Even when the right trailers exist in a nearby region, physically getting them to where they’re needed is its own bottleneck. Driver availability is often overlooked. When multiple fleets are all trying to reposition toward the same impact zone simultaneously, third-party drivers and logistics vendors get committed fast. Fleets that are slow to mobilize often find that the drivers needed to move equipment are already spoken for.
The fleets that manage through storm season without major service failures tend to share a few practices. They maintain real-time visibility into equipment through telematics installed on trailers, giving operators a clearer understanding of where assets are positioned and which regions are beginning to tighten before shortages spread more broadly through the network.
They also tend to plan for disruption before there’s an active storm path.

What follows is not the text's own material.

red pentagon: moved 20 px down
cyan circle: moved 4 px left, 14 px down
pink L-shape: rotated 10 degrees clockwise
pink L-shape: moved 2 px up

Some fleets now reserve and pre-position trailer capacity in advance through programs like TEN Ready, rather than scrambling for equipment after freight corridors begin shutting down.

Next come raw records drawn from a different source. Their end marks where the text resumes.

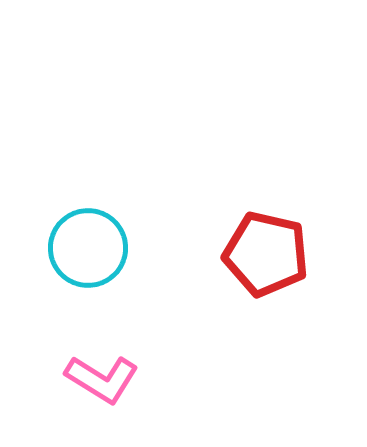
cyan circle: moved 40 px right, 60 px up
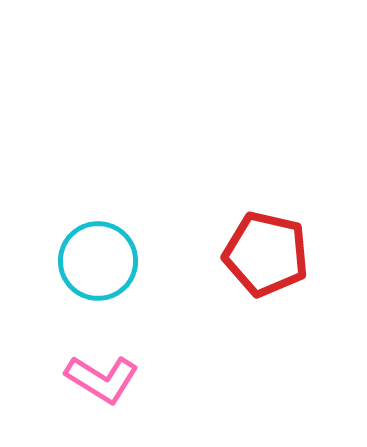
cyan circle: moved 10 px right, 13 px down
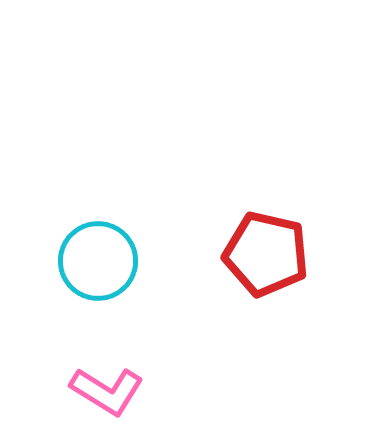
pink L-shape: moved 5 px right, 12 px down
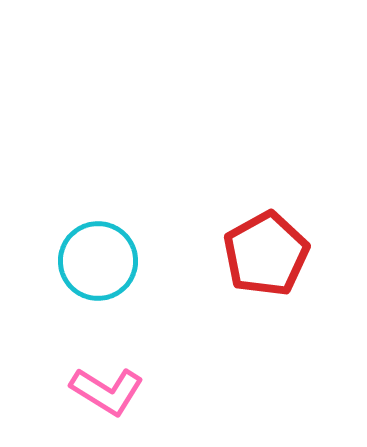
red pentagon: rotated 30 degrees clockwise
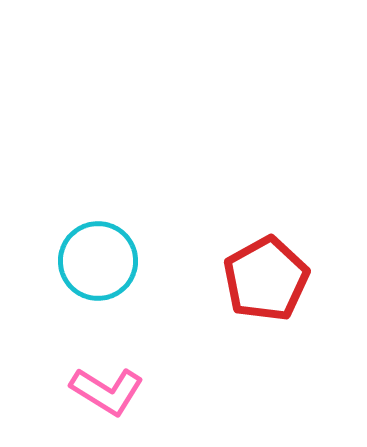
red pentagon: moved 25 px down
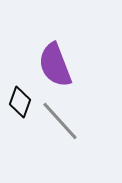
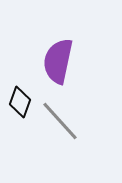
purple semicircle: moved 3 px right, 4 px up; rotated 33 degrees clockwise
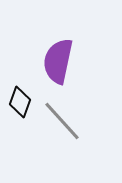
gray line: moved 2 px right
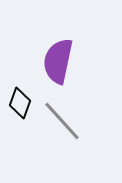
black diamond: moved 1 px down
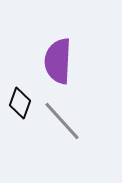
purple semicircle: rotated 9 degrees counterclockwise
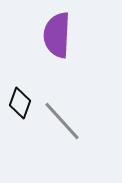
purple semicircle: moved 1 px left, 26 px up
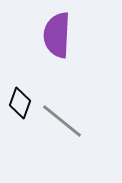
gray line: rotated 9 degrees counterclockwise
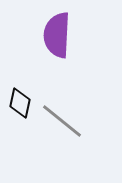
black diamond: rotated 8 degrees counterclockwise
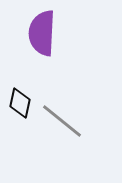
purple semicircle: moved 15 px left, 2 px up
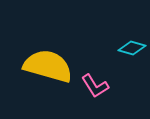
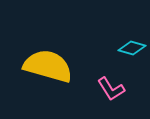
pink L-shape: moved 16 px right, 3 px down
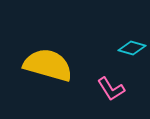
yellow semicircle: moved 1 px up
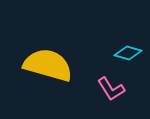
cyan diamond: moved 4 px left, 5 px down
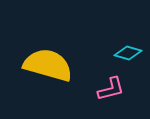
pink L-shape: rotated 72 degrees counterclockwise
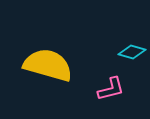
cyan diamond: moved 4 px right, 1 px up
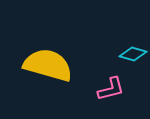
cyan diamond: moved 1 px right, 2 px down
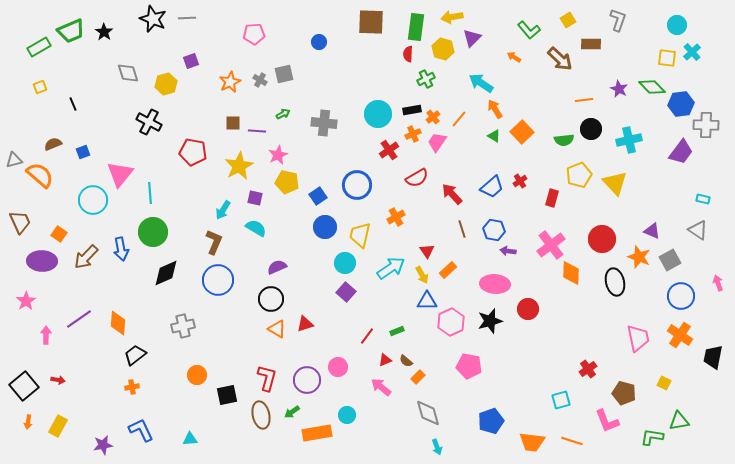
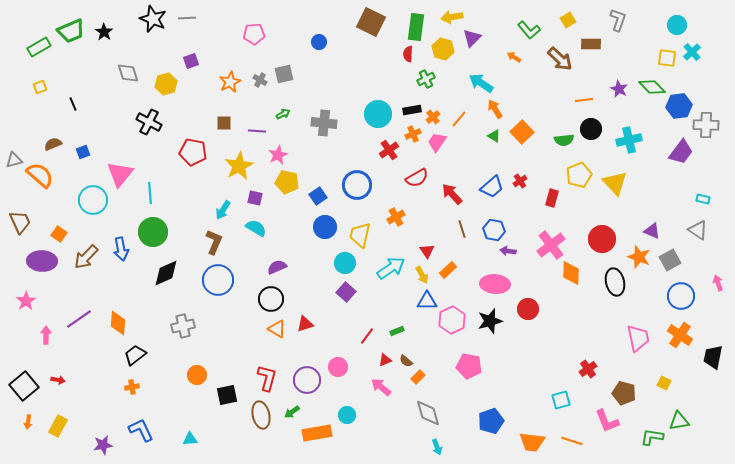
brown square at (371, 22): rotated 24 degrees clockwise
blue hexagon at (681, 104): moved 2 px left, 2 px down
brown square at (233, 123): moved 9 px left
pink hexagon at (451, 322): moved 1 px right, 2 px up
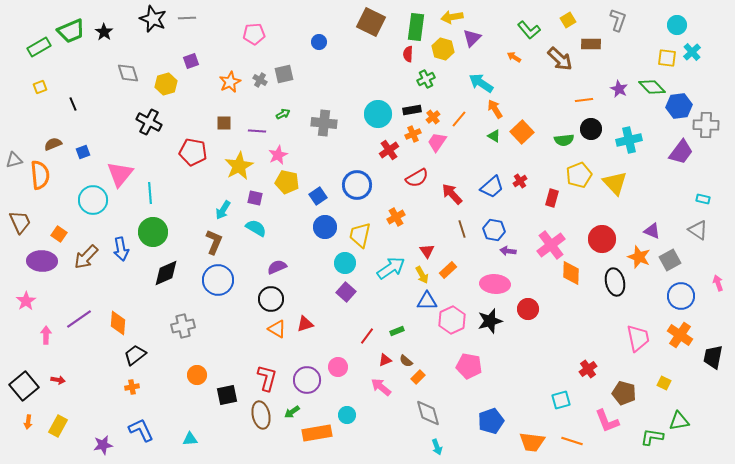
orange semicircle at (40, 175): rotated 44 degrees clockwise
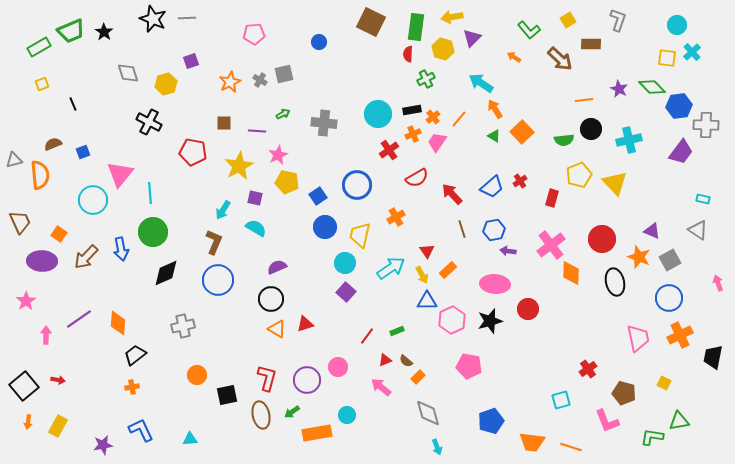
yellow square at (40, 87): moved 2 px right, 3 px up
blue hexagon at (494, 230): rotated 20 degrees counterclockwise
blue circle at (681, 296): moved 12 px left, 2 px down
orange cross at (680, 335): rotated 30 degrees clockwise
orange line at (572, 441): moved 1 px left, 6 px down
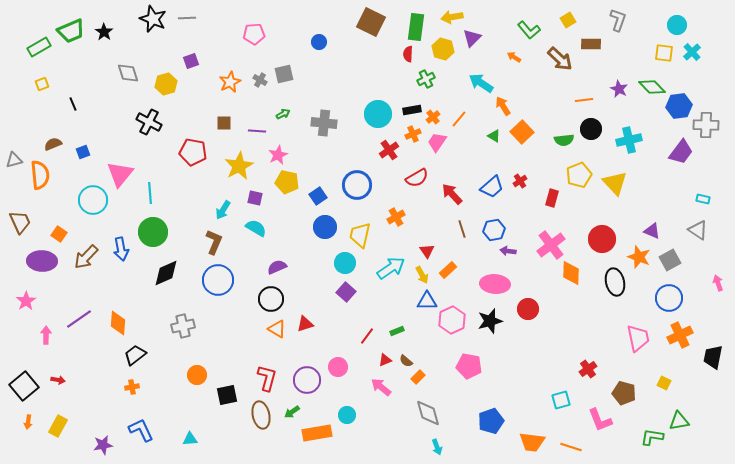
yellow square at (667, 58): moved 3 px left, 5 px up
orange arrow at (495, 109): moved 8 px right, 3 px up
pink L-shape at (607, 421): moved 7 px left, 1 px up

But even strong planning only goes so far once disruptions begin unfolding in real time. The operators that recover fastest are often the ones with established relationships across leasing, maintenance, and logistics networks that can help reposition equipment or source additional capacity quickly when internal resources are stretched thin.
While forecasts provide a starting point for disruption plans, operators still need flexibility when conditions shift. Reported hurricane forecasts are calling for more frequent and more severe storms, and the ones that do hit are proving less predictable than they used to be. Last year, when a hurricane was projected to hit Tampa, Atlanta was the logical location to stage backup equipment. But then the path shifted to move right through Atlanta, which meant plans needed to change to make Charlotte the new secondary spot. The need for that agility is becoming more frequent.
The storm season doesn’t pause for fleets to get organized. Hurricanes and winter storms may give operators a week to prepare, but tornadoes can pop up in minutes, and the equipment imbalances can take months to sort out. The operators who come through the season with their networks intact have a plan before there’s even a forecast to react to.